The New York times featured an article that cited a study in which cyclists had a meal prior to a workout and were able to complete a twenty minute ride without issue. Also noted in the study was that consuming easily digested carbs before you exercise may enable your workout to actually go longer.
That being said, if your goal is to shed fat fast and lower the number on the scale, there’s plenty of research that supports missing a meal before you workout to maximize your body’s fat burning potential.
Most people that exercise hold the interest of getting the most bang for their buck, or getting good results, fast. An easy to way insure faster weight-loss especially is to workout while fasting.
When you exercise while fasting, it essentially forces your body to lose excess fat, as it’s fat burning processes are controlled by your sympathetic nervous system, which is activated by workouts and lack of food.
And for reference, the sympathetic nervous system is the part of the autonomic nervous system that contains chiefly adrenergic fibers and tends to depress secretion, decrease the tone and contractility of smooth muscle, and increase heart rate.
And the combination of fasting and exercising increases the efficiency of cellular factors and catalysts which force the breakdown of fat and glycogen for energy.
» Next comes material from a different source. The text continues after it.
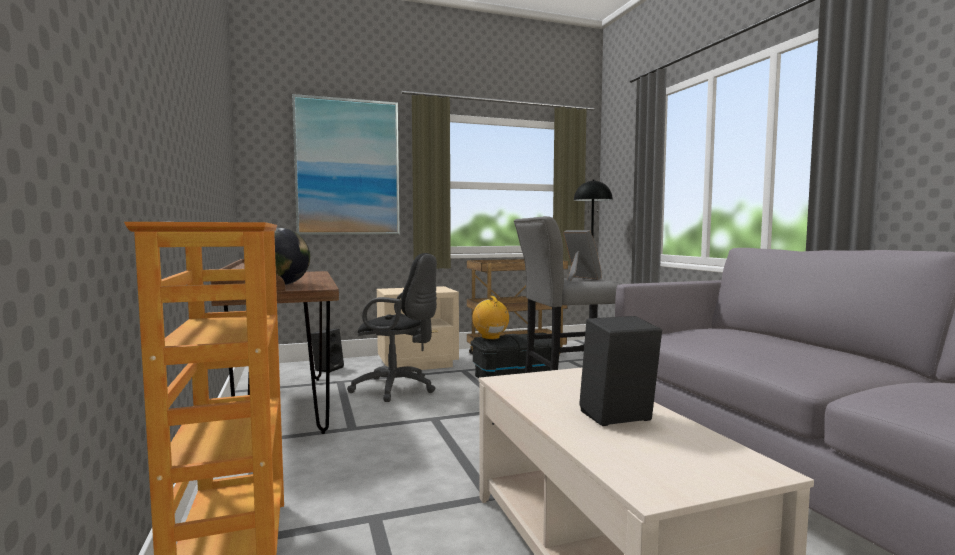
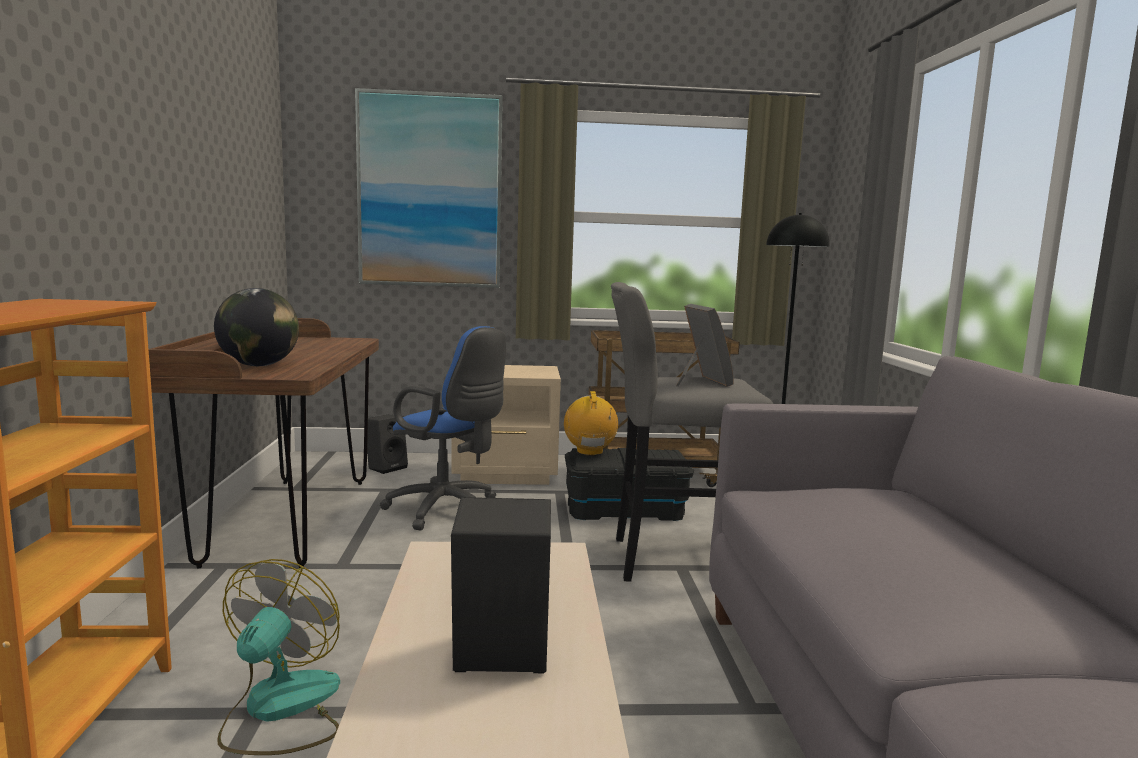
camera: 15 degrees right, 5 degrees up
(390, 513) = (280, 710): none -> fan
(398, 389) = (448, 511): black office chair -> blue office chair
One study, for example, found that fasting before aerobic training leads to greater reductions in body weight and body fat then otherwise.
Risks of Fasted Workouts
But when considering using fasted exercise as a method to burn fat, you must also remember that your body will also begin to break down protein for fuel, and proteins are the building blocks of your muscle.
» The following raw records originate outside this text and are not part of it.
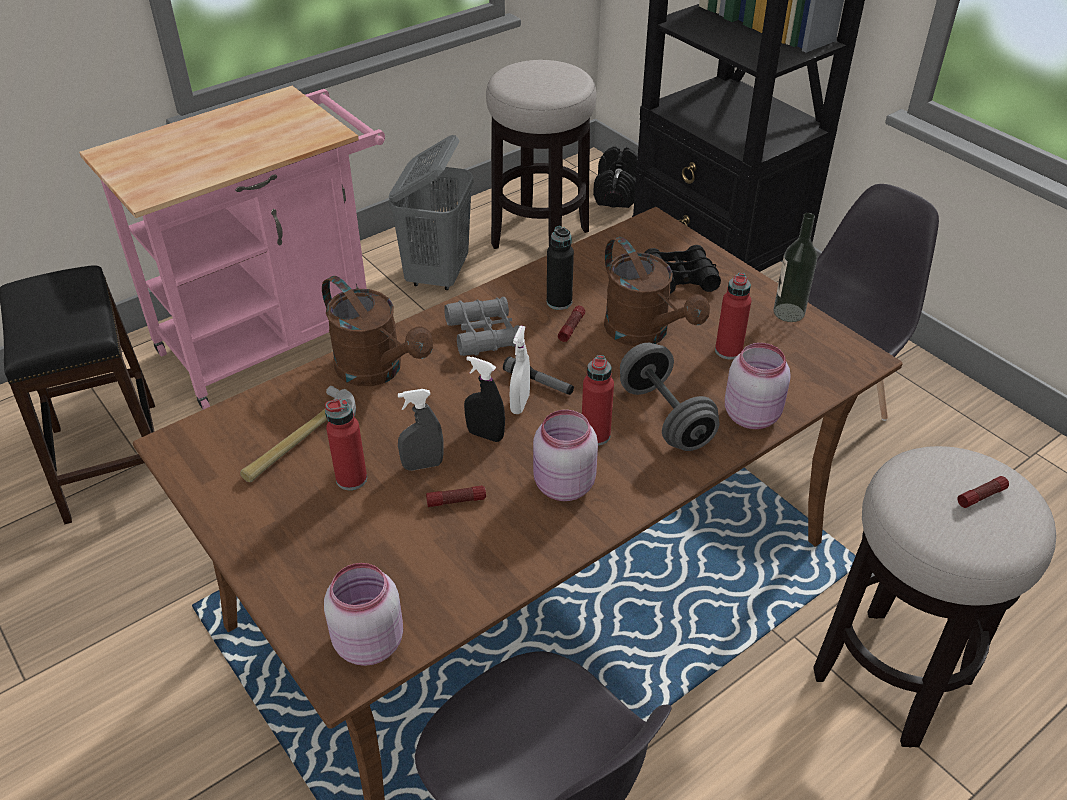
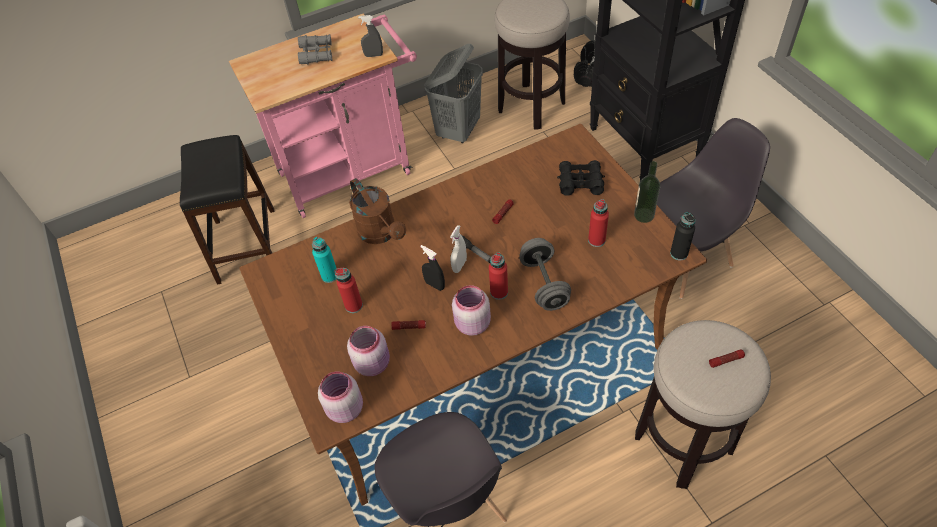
camera: 15 degrees right, 10 degrees up
(300, 439) = (330, 276): hammer -> turquoise bottle
(423, 465) = (395, 301): grey spray bottle -> grey spray bottle (373, 55)
(484, 334) = (449, 213): grey binoculars -> grey binoculars (316, 54)
(559, 302) = (500, 194): black bottle -> black bottle (679, 253)
(644, 333) = (547, 222): brown watering can -> none
(752, 414) = (598, 288): pink jar -> pink jar (373, 363)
And you also run the risk of slowing down your metabolism. In one small study from the Pennington Biomedical Research Center, after a group of men and women fasted every other day for 22 days, their resting metabolic rates (how many calories they burned each day by simply living), had dropped by five percent, or 83 calories.
That’s not to say you can’t exercise at all without all these risks unmitigated. You just have to remember to keep your workouts low-intensity, such as making sure that you can carry on a conversation easily if you’re exercising. So things like light jogging or a small run on the elliptical would be best on one of these diets.
So, while fasted cardio or weight training will definitely lead to quick results on the scale, you have to realize that you will also be forfeiting muscle mass in favor of fat loss.